_ASSIGNED TASK_
Carry on the passage about making new friends in recovery, starting right after its last sentence.

═════ EXTRACT PROVIDED

Starting the recovery journey can be an overwhelming, if not frightening endeavor. The recovery journey is more than just not doing something. Recovery is a lifestyle change. There is an understanding in various treatment models that a successful recovery journey entails changing various aspects of your life. These changes can include finding new hobbies, avoiding triggers and immersing yourself in a new type of environment. For a successful recovery journey, some people have found that they need to let go of old relationships and find new relationships that are supportive of their recovery.

Here are 5 tips to making new friends in recovery:

Grieve old relationships.

This is an often-overlooked step in the process, but it is an important one. While you were in active addiction, you did have relationships. These relationships were probably not always positive and healthy, but they were part of your life. To move forward, you must grieve and let go of the past. Processing these past relationships can be done in therapy, counseling, support groups or 12 step meetings. Some people write letters to old friends to gain closure. The purpose of coming to terms with the past, is to be able to move forward for yourself. Do not worry if you do not complete this step immediately, processing your past can be an ongoing process.

══════════
═════ RECORDED DATA

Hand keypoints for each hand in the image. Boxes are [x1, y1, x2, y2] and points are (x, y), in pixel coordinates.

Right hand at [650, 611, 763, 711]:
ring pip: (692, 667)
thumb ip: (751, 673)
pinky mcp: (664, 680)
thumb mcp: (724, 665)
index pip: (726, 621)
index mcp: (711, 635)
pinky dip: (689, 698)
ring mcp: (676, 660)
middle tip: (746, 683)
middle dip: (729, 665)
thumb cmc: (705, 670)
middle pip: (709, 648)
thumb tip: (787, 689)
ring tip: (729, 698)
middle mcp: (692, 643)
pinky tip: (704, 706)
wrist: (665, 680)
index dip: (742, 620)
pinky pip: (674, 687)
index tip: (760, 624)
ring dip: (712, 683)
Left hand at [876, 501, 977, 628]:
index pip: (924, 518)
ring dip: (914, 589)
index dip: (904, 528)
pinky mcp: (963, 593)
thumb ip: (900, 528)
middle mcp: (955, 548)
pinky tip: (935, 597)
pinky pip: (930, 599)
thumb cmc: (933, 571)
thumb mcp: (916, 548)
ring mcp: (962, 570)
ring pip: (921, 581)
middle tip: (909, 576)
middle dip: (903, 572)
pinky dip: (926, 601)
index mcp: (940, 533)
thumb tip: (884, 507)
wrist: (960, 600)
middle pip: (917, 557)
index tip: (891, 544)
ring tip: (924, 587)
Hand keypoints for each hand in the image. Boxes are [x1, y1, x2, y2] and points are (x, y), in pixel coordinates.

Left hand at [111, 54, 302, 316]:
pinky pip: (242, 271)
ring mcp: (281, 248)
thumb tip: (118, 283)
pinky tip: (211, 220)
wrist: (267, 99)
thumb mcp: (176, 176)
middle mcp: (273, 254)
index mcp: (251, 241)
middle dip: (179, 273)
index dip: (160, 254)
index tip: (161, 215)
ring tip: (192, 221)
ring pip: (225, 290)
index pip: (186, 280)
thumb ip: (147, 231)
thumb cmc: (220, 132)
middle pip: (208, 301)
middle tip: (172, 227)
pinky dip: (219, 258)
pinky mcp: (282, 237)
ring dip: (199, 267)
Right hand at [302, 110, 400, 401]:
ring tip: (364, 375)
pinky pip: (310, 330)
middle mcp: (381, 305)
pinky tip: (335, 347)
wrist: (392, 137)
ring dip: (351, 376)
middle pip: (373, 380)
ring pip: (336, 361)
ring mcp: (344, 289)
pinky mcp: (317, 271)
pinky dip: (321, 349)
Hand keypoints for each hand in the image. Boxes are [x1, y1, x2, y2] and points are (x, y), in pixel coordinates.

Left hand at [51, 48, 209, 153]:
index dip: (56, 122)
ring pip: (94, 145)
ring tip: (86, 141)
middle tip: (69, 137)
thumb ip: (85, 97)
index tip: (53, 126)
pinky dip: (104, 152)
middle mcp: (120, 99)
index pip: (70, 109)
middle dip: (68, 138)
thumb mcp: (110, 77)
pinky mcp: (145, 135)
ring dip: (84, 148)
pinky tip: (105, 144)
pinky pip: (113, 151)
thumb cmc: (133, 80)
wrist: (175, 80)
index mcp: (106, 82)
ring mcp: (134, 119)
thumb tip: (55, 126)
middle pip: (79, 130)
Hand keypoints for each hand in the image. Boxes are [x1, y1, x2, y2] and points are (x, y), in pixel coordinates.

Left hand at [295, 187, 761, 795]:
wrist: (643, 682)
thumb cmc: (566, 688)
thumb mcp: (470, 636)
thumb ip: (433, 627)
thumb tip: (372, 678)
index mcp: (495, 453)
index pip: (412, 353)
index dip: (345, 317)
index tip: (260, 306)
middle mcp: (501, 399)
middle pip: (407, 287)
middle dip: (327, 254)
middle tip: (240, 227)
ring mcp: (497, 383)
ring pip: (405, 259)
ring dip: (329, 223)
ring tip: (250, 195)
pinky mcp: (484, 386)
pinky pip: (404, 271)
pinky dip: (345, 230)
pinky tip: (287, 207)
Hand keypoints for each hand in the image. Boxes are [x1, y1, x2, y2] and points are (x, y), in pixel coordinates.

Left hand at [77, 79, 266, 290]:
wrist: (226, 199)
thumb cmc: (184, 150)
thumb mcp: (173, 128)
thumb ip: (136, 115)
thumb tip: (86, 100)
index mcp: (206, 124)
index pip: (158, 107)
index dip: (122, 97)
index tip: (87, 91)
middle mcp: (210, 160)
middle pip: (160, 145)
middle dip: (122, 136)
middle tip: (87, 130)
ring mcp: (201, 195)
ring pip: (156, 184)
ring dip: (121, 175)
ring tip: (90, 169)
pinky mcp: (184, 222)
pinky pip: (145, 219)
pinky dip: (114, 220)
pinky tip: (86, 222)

══════════

_OUTPUT FOR THIS EXERCISE_
Learn about yourself.

Take some time to get to know what you like and dislike. Finding positive friendships is more than just about finding people who have the same amount of sobriety than you. Make a mental or written list of hobbies and interests that you have. Seek out friends that have similar passions and hobbies as you.

Look for positive friendships in positive places

This is the action part of the plan. When you were in active addiction finding friends and acquaintances could be as easy as going to a bar or club. Now that you are in recovery, you may not want to frequent those types of places, especially in the initial stages of recovery. Look for friends in positive places. These places could include support groups and 12 step meetings. You could join a meet-up, join a gym, go to a coffee shop or book club. Consider using networking events from work to meet new people.

Take chances

If you meet someone that you hit it off with, take a chance on yourself. Talk to them. Ask them if they want to hang out. Use small talk to initiate a conversation and get to know more about them. If you do not take chances you may miss an opportunity.

Be patient with yourself.

Patience! The road to recovery is a new journey for you. Learning to live again is a new process. Remember when you learned how to ride a bike or swim? You did not have it perfected on day one. Making friendships in recovery is similar to riding a bike. With some practice, you will become more confident and successful at it. Just be patient with yourself!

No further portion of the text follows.